Running in the background is the once-dormant investigation of a serial
killer who places roses by each victim’s side that flares up once again
when a new victim is discovered. Though there is a resolution, the book
is really about the lives and flaws of its three main protagonists:
police Captain L.J. Loomis, journalist Sam Haun (the “late man” because
he works the overnight shift at the paper) and rising star Stosh
Babicki.


Each
character wrestles with palpable demons, mostly to do with failing
relationships: Loomis has lost his wife to another man and misses her
and their children, whom he does not see, terribly.
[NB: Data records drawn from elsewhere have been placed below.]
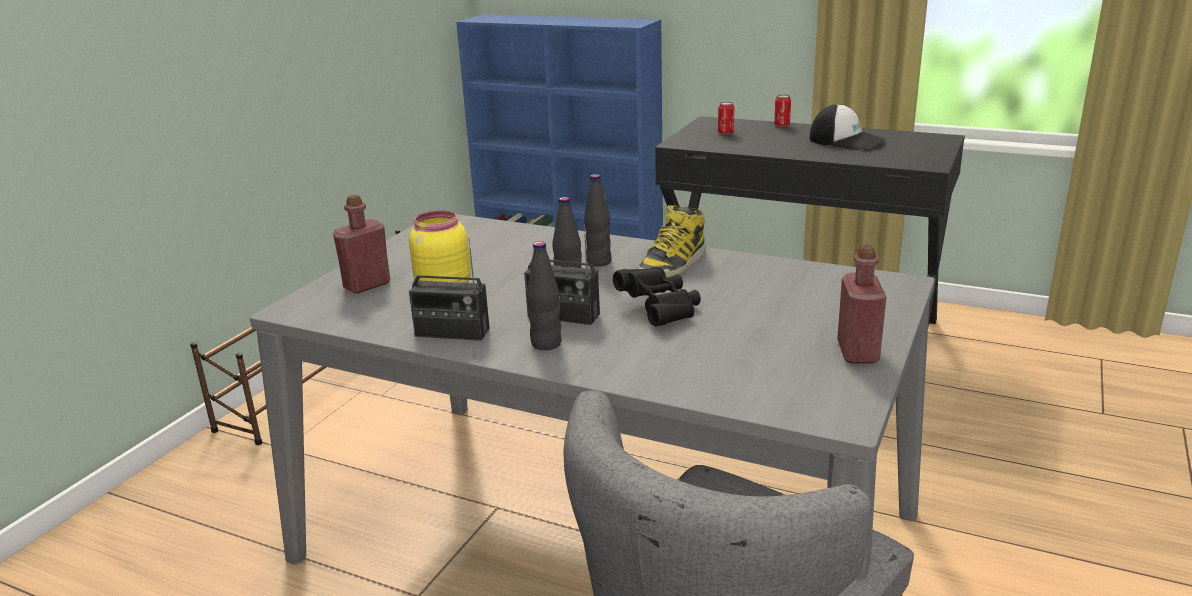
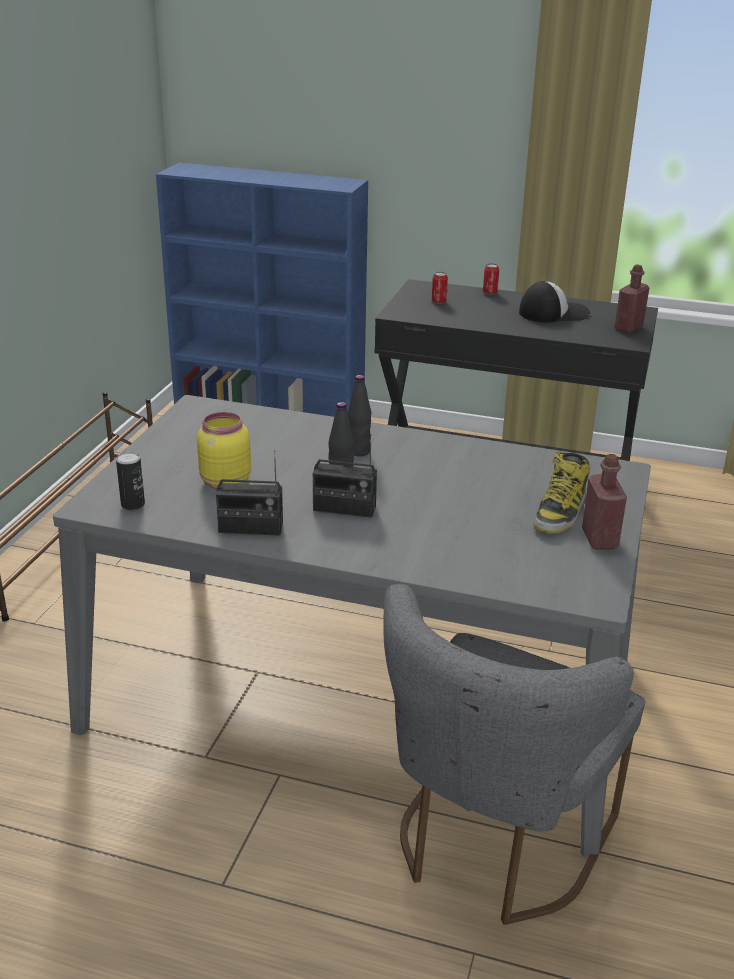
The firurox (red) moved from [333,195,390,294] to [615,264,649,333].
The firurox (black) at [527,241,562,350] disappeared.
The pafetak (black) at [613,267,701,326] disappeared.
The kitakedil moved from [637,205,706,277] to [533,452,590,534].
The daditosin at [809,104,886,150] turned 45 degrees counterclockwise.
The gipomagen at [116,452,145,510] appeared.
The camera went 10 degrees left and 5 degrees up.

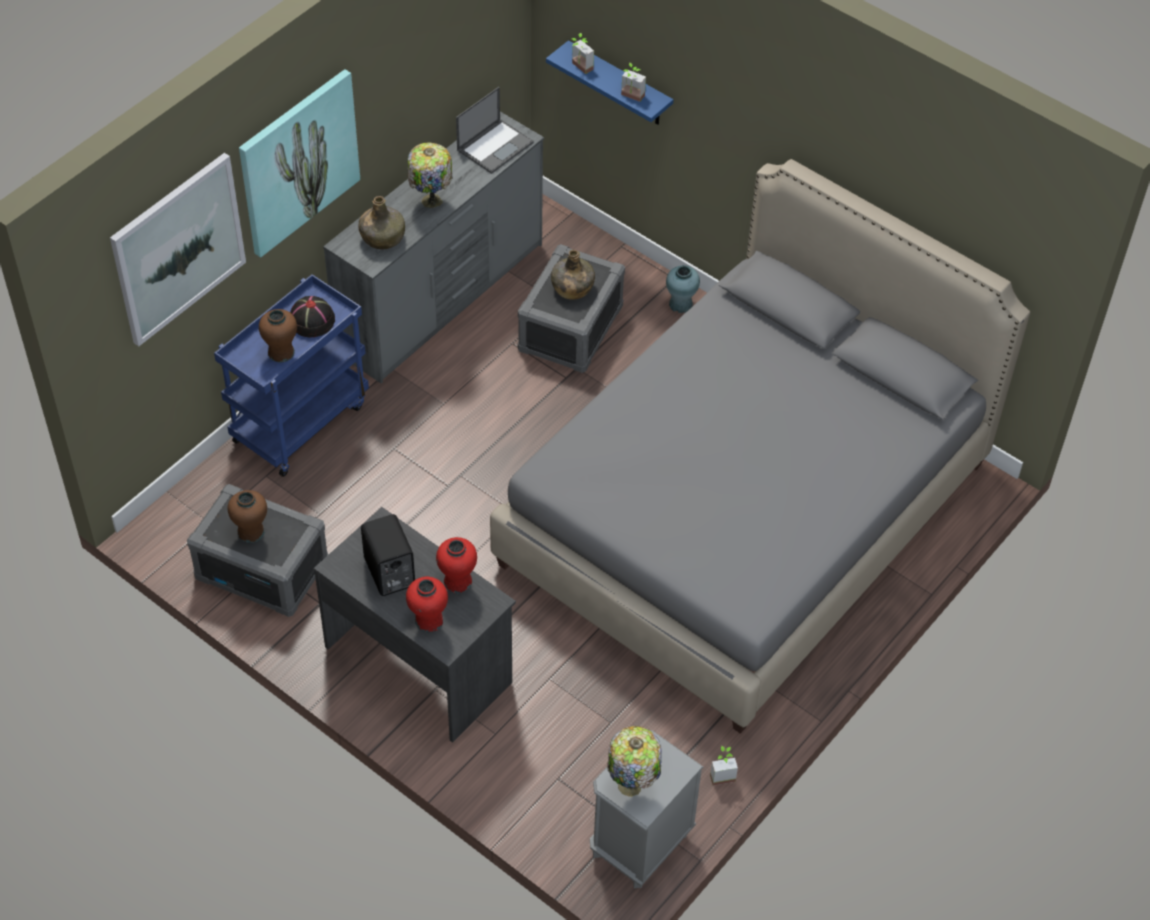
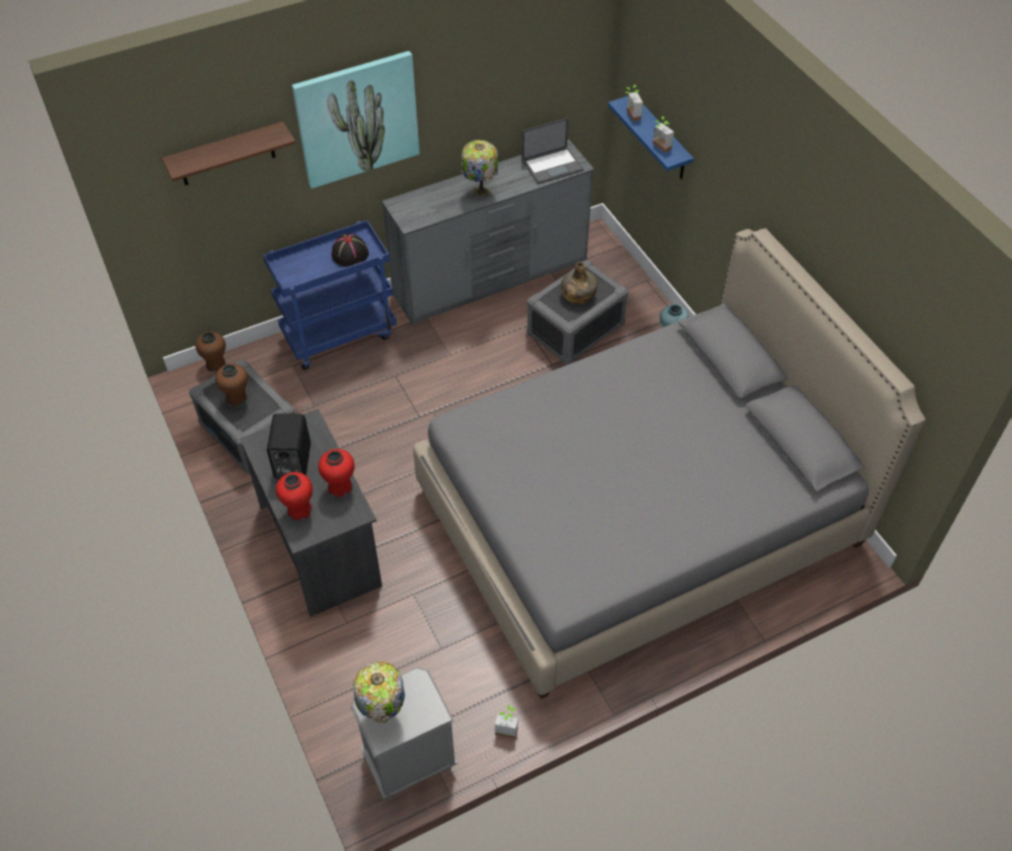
The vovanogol at [110,153,246,346] was replaced by the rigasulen at [162,121,296,185].
The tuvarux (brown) moved from [259,309,297,363] to [195,332,226,373].
The firurox (green) at [358,196,405,249] disappeared.
The camera went 25 degrees right and 0 degrees up.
Haun’s wife Claire
and younger son are dead, and in its aftermath he chances upon Claire’s
diary, confessing in great detail to an affair with the newspaper’s
main boss. Who, at this time, is having his own affair with the
intelligent but impressionable Babicki. Is that affair a case of real
love, manipulation, or something in between? Babicki doesn’t really
know for sure, but, as she discovers, it’s a vise she must ungrip
herself from.

THE
LATE MAN is ultimately about loss of every kind, and Girard writes of
such things with an almost terrible knowledge; even if he didn’t know
about it personally, his characters do, and very well at that. Though
at times uncomfortable, the writing is so beautiful and understated
that the emotional heft packs a wallop. What’s also gripping is what is
left unspoken and unresolved; Girard doesn’t hit the reader over the
head with revelations and conclusions but allows them to find them out
of their own accord. It’s intelligent writing that’s extremely
well-done.

As for whom to tag next: Jenny Davidson, the baton has been passed.